■ **Extract**:
Its a hybrid of questionable origins. So it has a trade name, not a scientific name.


----------



## Dykemyster (Jul 30, 2003)

There are some typical circumstances that can arise in an all male Peacock tank and I will briefly list some of the most common:

1) Certain yellow peacocks (sunshine types) may not tolerate anything that is bright orange or red. Often times baenschi are just this fish and sometimes they cannot be kept with Ruby Reds, Maleri & dragon blood. If you love your baenschi and you are looking for a way to calm him down see #3.

2) Hyper Aggressive Male, this is usually due to not having enough fish in the tank but there are some peacocks that just seem to be more common repeat offenders, here is a quick list and it is just from my experience: baenschi, stuartgranti red shoulder, OB (hybrid peacock) and jacobfreibergi. Doesn't mean these will always be the most aggressive but they do seem to be more common offenders.

3) Jakes tend to get very large and sometimes they can be great tank mates for a year or two but eventually they can outgrow the competition and that is why I have always found that if you like Jakes to keep atleast 3 of them and 4 is even better and this seems to spread the aggression out long term. Side note: when keeping several jakes in the same tank I have noticed it can calm down some of the more aggressive non-jake types.

4) There are many other peacocks that I did not originally have on my list and many of them that are not on the list do not show their best colors when kept in an all male tank and sport their best colors when kept in a species only tank. Here is a quick list of some of the ones that I tend not to recommend (does not mean you can't give them a try if you like them):
maylandi 
kandeensis
chitende 
rostratum
If you have your heart set on one of these listed above try making them one of the original fish and try to make it one of the largest most dominant and this will give them the best chance at getting really good color and keeping it.

tripnbili, you are welcome on the fish and we hope to see you soon!

Happy Holidays


----------



## Fisherman727 (Sep 20, 2008)

Erik,

Given your comments, I have a question for you. I have attempted, more than once, to keep an Albino Eureka Red male in an all male Malawi Peacock tank. Invariably, the albino is killed within a day or two. Looking back, I believe that there was a least one Sunshine Peacock in these tanks.

I never observed the aggression perpetrated towards the albino fish. I would generally find the dead fish during a morning check of the tank. In all cases, the fishes were in a 90 gallon or 125 gallon show tank.

I would welcome your thoughts on this.

Thank you.


----------

■ **Supplied material**:
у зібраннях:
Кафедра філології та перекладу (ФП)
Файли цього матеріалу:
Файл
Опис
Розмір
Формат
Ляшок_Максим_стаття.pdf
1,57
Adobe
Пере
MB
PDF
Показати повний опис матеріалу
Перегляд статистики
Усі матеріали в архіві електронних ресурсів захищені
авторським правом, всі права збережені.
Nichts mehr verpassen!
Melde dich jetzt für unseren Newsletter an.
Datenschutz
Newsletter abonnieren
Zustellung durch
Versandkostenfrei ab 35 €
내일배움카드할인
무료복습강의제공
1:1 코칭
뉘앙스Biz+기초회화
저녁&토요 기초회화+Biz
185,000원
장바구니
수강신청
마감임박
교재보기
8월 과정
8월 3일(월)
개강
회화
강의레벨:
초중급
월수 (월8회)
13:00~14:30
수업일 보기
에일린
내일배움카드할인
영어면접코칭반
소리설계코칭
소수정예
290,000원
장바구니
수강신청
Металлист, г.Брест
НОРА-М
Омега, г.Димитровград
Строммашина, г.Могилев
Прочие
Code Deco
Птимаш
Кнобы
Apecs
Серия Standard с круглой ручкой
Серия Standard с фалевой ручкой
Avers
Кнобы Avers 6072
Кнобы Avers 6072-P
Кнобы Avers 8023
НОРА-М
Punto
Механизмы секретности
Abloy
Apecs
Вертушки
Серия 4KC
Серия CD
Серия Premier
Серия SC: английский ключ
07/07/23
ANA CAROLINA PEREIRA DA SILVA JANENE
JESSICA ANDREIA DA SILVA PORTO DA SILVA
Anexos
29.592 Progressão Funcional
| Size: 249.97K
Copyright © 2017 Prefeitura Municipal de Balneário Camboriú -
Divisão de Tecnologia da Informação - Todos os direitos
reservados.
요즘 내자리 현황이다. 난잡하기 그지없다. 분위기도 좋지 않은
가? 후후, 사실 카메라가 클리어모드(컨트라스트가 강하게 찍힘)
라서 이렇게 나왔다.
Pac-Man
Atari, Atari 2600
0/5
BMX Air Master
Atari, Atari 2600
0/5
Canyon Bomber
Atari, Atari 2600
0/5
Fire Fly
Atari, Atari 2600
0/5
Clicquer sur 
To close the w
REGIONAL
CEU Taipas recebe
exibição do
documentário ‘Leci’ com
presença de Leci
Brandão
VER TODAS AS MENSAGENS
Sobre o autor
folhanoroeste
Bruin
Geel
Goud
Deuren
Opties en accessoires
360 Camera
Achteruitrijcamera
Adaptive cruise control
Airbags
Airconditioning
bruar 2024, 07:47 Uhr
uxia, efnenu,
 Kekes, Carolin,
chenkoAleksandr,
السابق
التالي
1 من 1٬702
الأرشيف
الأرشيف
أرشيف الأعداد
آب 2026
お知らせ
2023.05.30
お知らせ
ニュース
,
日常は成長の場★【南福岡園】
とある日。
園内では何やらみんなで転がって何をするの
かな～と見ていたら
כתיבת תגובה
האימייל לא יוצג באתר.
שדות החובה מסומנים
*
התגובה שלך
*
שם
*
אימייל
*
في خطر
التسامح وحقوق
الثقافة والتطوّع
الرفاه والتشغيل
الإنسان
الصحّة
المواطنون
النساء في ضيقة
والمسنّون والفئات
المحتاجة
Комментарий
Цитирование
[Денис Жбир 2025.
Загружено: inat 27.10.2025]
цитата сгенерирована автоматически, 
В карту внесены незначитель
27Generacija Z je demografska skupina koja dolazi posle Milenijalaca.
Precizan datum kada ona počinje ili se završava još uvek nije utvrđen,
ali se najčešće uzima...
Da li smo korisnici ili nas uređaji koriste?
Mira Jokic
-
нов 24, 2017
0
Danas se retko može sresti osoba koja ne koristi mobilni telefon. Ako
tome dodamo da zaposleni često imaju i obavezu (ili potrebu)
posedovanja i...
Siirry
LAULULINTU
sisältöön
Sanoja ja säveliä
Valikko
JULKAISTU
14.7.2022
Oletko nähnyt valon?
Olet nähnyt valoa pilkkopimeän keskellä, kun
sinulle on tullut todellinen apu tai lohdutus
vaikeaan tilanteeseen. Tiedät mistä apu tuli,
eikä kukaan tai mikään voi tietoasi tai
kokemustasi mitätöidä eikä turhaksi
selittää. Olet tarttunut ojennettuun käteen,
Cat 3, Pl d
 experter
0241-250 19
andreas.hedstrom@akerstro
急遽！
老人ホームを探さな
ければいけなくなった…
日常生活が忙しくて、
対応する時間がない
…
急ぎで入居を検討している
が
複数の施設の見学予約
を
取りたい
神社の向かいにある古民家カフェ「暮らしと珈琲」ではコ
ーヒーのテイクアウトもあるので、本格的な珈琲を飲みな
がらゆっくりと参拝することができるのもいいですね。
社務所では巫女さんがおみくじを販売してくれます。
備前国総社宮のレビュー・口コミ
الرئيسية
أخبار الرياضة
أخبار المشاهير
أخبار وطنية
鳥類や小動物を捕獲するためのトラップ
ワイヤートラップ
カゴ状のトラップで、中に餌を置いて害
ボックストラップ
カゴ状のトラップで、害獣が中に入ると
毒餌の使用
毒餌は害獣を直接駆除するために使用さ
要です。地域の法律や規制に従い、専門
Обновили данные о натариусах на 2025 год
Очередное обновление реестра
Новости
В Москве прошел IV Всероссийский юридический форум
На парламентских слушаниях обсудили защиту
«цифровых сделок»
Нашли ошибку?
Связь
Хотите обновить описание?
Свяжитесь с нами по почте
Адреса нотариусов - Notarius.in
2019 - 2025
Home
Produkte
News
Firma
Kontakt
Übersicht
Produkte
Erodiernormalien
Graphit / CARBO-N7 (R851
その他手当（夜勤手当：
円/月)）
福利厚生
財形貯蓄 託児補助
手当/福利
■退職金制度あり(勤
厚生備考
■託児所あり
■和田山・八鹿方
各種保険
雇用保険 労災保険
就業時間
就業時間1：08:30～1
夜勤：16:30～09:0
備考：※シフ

■ **What to produce**:
Copy word for word the part of the peacock tank thread starting at "There are some typical" and ending at "more common offenders.".

■ **Answer section**:
There are some typical circumstances that can arise in an all male Peacock tank and I will briefly list some of the most common:

1) Certain yellow peacocks (sunshine types) may not tolerate anything that is bright orange or red. Often times baenschi are just this fish and sometimes they cannot be kept with Ruby Reds, Maleri & dragon blood. If you love your baenschi and you are looking for a way to calm him down see #3.

2) Hyper Aggressive Male, this is usually due to not having enough fish in the tank but there are some peacocks that just seem to be more common repeat offenders, here is a quick list and it is just from my experience: baenschi, stuartgranti red shoulder, OB (hybrid peacock) and jacobfreibergi. Doesn't mean these will always be the most aggressive but they do seem to be more common offenders.